*Provided passage*.
The gradient $\nabla_\theta \log P(a \mid x; \theta)$ can therefore be obtained by back-propping the... well we want to do:

$$ \theta \leftarrow \theta + \alpha \nabla_\theta \E_\tau[R_\tau] $$

So, we want to draw a sample of:

$$ \nabla_\theta \E_\tau[R_\tau] $$

This sample is $\hat{g}(\tau)$, ie:

$$ \hat{g}(\tau) = R_\tau \nabla_\theta \log P(\tau \mid \pi; \theta) \\ = \left( \sum_{t'=1}^T r_{t'} \right) \sum_{t=0}^{T-1} \nabla_\theta \log P(a_t \mid x_t; \theta) $$

In [73]:
import torch
from torch import autograd, nn, optim
import torch.nn.functional as F


class Policy(nn.Module):
    def __init__(self, input_size, output_size):
        super().__init__()
        self.h1 = nn.Linear(input_size, output_size)

    def forward(self, x):
        x = self.h1(x)
        p = F.softmax(x)
        a = torch.multinomial(p)
        return a

torch.manual_seed(123)
policy = Policy(2, 2)

# let's imagine that if the input is [1, 0], action should be 0
# if the input is [0, 1], action should be 1
# just something simple for now...
# we can do this supervised...
training = [
    {'input': [1, 0], 'target': 0},
    {'input': [0, 1], 'target': 1},
]
opt = optim.Adam(params=policy.parameters(), lr=0.1)
correct_since_last_print = 0
num_epochs = 100
print_every = num_epochs // 10
for epoch in range(num_epochs):
    for ex in training:
        policy.zero_grad()
        input = torch.FloatTensor(ex['input']).view(1, -1)
        target = ex['target']
        a = policy(autograd.Variable(input))
        reward = 0
        if a.data[0][0] == target:
            reward = 1
            correct_since_last_print += 1
        if epoch % print_every == 0:
            print('input', ex['input'], 'target', target, 'a', a.data[0][0], a.data[0][0] == target)

*Extracted records*.

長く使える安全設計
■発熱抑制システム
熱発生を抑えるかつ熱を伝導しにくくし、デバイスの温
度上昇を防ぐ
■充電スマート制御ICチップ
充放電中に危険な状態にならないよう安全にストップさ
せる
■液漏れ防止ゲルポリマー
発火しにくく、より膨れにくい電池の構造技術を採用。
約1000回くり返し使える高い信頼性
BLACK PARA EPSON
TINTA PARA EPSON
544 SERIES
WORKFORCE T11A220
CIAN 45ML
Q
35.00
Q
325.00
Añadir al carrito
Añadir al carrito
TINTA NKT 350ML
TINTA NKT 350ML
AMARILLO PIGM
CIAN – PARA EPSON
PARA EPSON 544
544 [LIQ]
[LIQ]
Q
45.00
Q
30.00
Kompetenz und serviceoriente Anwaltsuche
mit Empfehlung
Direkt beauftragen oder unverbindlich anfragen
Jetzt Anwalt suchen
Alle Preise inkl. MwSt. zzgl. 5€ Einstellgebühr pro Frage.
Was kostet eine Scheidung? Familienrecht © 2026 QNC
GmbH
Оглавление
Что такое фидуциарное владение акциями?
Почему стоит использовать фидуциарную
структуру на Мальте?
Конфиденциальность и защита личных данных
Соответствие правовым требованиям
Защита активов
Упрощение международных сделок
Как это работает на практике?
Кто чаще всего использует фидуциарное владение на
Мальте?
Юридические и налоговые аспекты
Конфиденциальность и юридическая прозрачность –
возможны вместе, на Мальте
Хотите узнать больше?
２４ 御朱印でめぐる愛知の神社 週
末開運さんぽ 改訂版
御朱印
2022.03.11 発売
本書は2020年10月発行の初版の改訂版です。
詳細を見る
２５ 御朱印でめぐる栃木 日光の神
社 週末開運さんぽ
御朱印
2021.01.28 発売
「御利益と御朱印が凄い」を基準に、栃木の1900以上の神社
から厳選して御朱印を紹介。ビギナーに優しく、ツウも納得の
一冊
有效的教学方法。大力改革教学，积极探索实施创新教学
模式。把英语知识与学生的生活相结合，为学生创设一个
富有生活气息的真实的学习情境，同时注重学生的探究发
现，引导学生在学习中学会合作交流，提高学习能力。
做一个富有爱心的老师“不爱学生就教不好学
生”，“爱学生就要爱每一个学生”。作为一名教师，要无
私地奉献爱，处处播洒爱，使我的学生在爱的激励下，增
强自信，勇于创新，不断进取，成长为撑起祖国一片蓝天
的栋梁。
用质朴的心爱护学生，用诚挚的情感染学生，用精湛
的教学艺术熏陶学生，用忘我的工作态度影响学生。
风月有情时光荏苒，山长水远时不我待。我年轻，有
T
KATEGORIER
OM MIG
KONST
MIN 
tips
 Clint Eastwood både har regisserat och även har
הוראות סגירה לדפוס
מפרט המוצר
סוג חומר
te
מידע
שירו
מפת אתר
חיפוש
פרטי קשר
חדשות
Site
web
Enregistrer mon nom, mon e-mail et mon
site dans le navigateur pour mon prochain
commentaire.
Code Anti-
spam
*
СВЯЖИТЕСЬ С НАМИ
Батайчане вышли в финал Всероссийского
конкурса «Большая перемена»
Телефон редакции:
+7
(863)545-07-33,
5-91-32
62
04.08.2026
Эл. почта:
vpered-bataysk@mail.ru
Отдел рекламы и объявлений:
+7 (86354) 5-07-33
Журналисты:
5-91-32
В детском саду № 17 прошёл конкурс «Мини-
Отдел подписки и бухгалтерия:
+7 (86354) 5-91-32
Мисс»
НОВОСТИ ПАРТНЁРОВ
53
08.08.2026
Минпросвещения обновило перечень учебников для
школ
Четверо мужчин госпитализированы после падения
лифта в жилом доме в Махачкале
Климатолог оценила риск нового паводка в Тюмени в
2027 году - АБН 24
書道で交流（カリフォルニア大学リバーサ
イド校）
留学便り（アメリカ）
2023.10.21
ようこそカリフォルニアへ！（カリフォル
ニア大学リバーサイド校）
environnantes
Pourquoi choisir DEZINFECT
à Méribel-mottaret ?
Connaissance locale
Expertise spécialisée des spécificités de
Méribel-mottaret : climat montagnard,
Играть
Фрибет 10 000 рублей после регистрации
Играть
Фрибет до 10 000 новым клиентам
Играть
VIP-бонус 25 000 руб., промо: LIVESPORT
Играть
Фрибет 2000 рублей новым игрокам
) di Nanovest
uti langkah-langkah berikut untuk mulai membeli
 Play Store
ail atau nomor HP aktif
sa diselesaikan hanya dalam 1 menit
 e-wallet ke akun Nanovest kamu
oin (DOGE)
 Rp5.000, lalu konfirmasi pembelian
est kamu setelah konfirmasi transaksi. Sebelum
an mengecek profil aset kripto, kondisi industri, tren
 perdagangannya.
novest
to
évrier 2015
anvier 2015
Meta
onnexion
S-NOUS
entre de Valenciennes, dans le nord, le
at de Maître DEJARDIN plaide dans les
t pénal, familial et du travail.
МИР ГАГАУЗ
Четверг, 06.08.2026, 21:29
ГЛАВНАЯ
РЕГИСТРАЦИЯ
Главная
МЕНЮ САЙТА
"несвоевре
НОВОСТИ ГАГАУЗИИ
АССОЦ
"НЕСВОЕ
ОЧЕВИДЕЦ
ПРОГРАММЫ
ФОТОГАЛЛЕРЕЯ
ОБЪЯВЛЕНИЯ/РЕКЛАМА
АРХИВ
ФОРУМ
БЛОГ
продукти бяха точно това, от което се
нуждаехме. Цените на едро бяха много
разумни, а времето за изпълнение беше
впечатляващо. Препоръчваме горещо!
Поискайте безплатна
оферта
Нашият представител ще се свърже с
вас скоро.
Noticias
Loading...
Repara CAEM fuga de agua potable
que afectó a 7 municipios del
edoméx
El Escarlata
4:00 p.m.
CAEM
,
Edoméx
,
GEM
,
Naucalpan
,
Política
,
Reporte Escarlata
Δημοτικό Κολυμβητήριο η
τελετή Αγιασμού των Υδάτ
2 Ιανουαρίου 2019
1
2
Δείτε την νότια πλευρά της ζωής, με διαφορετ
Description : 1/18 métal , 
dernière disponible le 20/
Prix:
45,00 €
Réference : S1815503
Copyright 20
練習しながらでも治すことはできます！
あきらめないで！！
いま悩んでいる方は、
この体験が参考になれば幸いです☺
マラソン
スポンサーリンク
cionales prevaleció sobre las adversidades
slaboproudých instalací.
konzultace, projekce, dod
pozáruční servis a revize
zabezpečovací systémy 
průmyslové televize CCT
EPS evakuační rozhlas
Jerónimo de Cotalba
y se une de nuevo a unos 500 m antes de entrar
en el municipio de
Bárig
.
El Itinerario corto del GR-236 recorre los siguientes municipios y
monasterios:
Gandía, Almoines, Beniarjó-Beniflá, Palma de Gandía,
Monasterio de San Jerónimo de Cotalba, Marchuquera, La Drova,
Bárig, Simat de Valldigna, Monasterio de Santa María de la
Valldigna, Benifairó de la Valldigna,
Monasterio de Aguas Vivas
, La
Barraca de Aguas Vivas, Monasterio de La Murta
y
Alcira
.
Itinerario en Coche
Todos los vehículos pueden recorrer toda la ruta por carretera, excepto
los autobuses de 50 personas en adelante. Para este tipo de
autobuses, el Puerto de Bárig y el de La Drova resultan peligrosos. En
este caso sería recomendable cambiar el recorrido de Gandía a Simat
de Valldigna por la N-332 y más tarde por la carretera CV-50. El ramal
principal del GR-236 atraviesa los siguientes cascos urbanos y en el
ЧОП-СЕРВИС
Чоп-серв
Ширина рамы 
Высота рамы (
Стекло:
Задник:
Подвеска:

*To do*.
a) List every variable name that the policy-gradient passage assigns at the top level of its script, outside the class definition and outside the training loop.
b) In the policy-gradient passage, what learning rate does the code pass to the Adam optimizer?
c) Continue the policy-gradient passage from the point where its text stops.

*Responses to the tasks*.
a) policy, training, opt, correct_since_last_print, num_epochs, print_every

b) 0.1

c)
        a.reinforce(torch.FloatTensor([[reward]]))
        autograd.backward([a], [None])
        opt.step()
    if epoch % print_every == 0:
        print('acc', correct_since_last_print / print_every / 2)
        correct_since_last_print = 0


input [1, 0] target 0 a 1 False
input [0, 1] target 1 a 1 True
acc 0.05
input [1, 0] target 0 a 0 True
input [0, 1] target 1 a 1 True
acc 0.55
input [1, 0] target 0 a 0 True
input [0, 1] target 1 a 1 True
acc 0.65
input [1, 0] target 0 a 0 True
input [0, 1] target 1 a 1 True
acc 0.95
input [1, 0] target 0 a 0 True
input [0, 1] target 1 a 1 True
acc 1.0
input [1, 0] target 0 a 0 True
input [0, 1] target 1 a 1 True
acc 0.95
input [1, 0] target 0 a 0 True
input [0, 1] target 1 a 1 True
acc 0.95
input [1, 0] target 0 a 0 True
input [0, 1] target 1 a 1 True
acc 1.0
input [1, 0] target 0 a 0 True
input [0, 1] target 1 a 1 True
acc 1.0
input [1, 0] target 0 a 0 True
input [0, 1] target 1 a 1 True
acc 0.9

In [25]:
import torch
from torch import autograd

a = autograd.Variable(torch.FloatTensor([1.5]), requires_grad=True)
print('a', a)

b = a + 1
b.backward()
print('a.grad', a.grad)

a = autograd.Variable(torch.FloatTensor([1.5]), requires_grad=True)
b = torch.log(a)
b.backward()
print('a.grad', a.grad)

a = autograd.Variable(torch.FloatTensor([1.5, 2.5]), requires_grad=True)
b = torch.log(a[0])
b.backward()
print('a.grad', a.grad)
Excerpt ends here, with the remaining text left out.